[Stored items]
-=-=-

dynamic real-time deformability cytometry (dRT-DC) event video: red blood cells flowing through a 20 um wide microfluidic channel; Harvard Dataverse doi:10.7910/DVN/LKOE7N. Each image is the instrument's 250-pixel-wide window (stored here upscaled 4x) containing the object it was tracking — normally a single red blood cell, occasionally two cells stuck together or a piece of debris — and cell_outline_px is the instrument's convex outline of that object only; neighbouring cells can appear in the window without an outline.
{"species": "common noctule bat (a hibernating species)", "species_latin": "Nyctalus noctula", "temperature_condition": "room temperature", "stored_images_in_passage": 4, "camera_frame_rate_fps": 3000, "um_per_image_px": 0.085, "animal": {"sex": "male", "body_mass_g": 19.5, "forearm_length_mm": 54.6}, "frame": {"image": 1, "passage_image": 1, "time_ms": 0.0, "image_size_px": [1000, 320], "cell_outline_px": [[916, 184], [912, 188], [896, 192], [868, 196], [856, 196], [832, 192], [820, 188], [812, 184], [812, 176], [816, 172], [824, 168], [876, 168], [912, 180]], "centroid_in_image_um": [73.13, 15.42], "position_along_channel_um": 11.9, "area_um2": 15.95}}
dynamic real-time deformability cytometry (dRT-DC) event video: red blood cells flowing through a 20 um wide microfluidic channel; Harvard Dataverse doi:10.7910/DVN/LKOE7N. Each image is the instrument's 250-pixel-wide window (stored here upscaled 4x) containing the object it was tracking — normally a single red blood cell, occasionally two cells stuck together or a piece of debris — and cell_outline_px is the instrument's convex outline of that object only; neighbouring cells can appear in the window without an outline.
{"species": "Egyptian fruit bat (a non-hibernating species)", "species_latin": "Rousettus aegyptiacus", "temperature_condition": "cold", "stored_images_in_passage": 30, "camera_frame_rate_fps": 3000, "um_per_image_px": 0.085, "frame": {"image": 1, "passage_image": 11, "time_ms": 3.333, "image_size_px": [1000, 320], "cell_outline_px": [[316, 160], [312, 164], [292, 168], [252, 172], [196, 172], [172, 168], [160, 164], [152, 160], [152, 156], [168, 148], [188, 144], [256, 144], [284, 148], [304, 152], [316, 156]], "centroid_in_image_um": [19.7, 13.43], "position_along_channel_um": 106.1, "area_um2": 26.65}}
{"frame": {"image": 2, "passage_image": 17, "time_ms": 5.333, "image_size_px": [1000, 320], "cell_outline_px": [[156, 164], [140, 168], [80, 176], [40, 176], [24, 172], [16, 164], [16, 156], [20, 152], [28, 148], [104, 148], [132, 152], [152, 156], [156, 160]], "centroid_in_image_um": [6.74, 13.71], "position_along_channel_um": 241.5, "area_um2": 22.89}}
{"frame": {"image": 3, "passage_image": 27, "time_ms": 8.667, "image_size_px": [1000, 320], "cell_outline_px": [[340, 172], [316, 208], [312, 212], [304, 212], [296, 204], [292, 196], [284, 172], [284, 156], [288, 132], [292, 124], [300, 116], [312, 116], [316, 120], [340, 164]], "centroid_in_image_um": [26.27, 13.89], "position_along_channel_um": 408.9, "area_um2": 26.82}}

-=-=-

Exercise goal:
Reproduce each line verbatim.

Finished answer:
dynamic real-time deformability cytometry (dRT-DC) event video: red blood cells flowing through a 20 um wide microfluidic channel; Harvard Dataverse doi:10.7910/DVN/LKOE7N. Each image is the instrument's 250-pixel-wide window (stored here upscaled 4x) containing the object it was tracking — normally a single red blood cell, occasionally two cells stuck together or a piece of debris — and cell_outline_px is the instrument's convex outline of that object only; neighbouring cells can appear in the window without an outline.
{"species": "common noctule bat (a hibernating species)", "species_latin": "Nyctalus noctula", "temperature_condition": "room temperature", "stored_images_in_passage": 4, "camera_frame_rate_fps": 3000, "um_per_image_px": 0.085, "animal": {"sex": "male", "body_mass_g": 19.5, "forearm_length_mm": 54.6}, "frame": {"image": 1, "passage_image": 1, "time_ms": 0.0, "image_size_px": [1000, 320], "cell_outline_px": [[916, 184], [912, 188], [896, 192], [868, 196], [856, 196], [832, 192], [820, 188], [812, 184], [812, 176], [816, 172], [824, 168], [876, 168], [912, 180]], "centroid_in_image_um": [73.13, 15.42], "position_along_channel_um": 11.9, "area_um2": 15.95}}
dynamic real-time deformability cytometry (dRT-DC) event video: red blood cells flowing through a 20 um wide microfluidic channel; Harvard Dataverse doi:10.7910/DVN/LKOE7N. Each image is the instrument's 250-pixel-wide window (stored here upscaled 4x) containing the object it was tracking — normally a single red blood cell, occasionally two cells stuck together or a piece of debris — and cell_outline_px is the instrument's convex outline of that object only; neighbouring cells can appear in the window without an outline.
{"species": "Egyptian fruit bat (a non-hibernating species)", "species_latin": "Rousettus aegyptiacus", "temperature_condition": "cold", "stored_images_in_passage": 30, "camera_frame_rate_fps": 3000, "um_per_image_px": 0.085, "frame": {"image": 1, "passage_image": 11, "time_ms": 3.333, "image_size_px": [1000, 320], "cell_outline_px": [[316, 160], [312, 164], [292, 168], [252, 172], [196, 172], [172, 168], [160, 164], [152, 160], [152, 156], [168, 148], [188, 144], [256, 144], [284, 148], [304, 152], [316, 156]], "centroid_in_image_um": [19.7, 13.43], "position_along_channel_um": 106.1, "area_um2": 26.65}}
{"frame": {"image": 2, "passage_image": 17, "time_ms": 5.333, "image_size_px": [1000, 320], "cell_outline_px": [[156, 164], [140, 168], [80, 176], [40, 176], [24, 172], [16, 164], [16, 156], [20, 152], [28, 148], [104, 148], [132, 152], [152, 156], [156, 160]], "centroid_in_image_um": [6.74, 13.71], "position_along_channel_um": 241.5, "area_um2": 22.89}}
{"frame": {"image": 3, "passage_image": 27, "time_ms": 8.667, "image_size_px": [1000, 320], "cell_outline_px": [[340, 172], [316, 208], [312, 212], [304, 212], [296, 204], [292, 196], [284, 172], [284, 156], [288, 132], [292, 124], [300, 116], [312, 116], [316, 120], [340, 164]], "centroid_in_image_um": [26.27, 13.89], "position_along_channel_um": 408.9, "area_um2": 26.82}}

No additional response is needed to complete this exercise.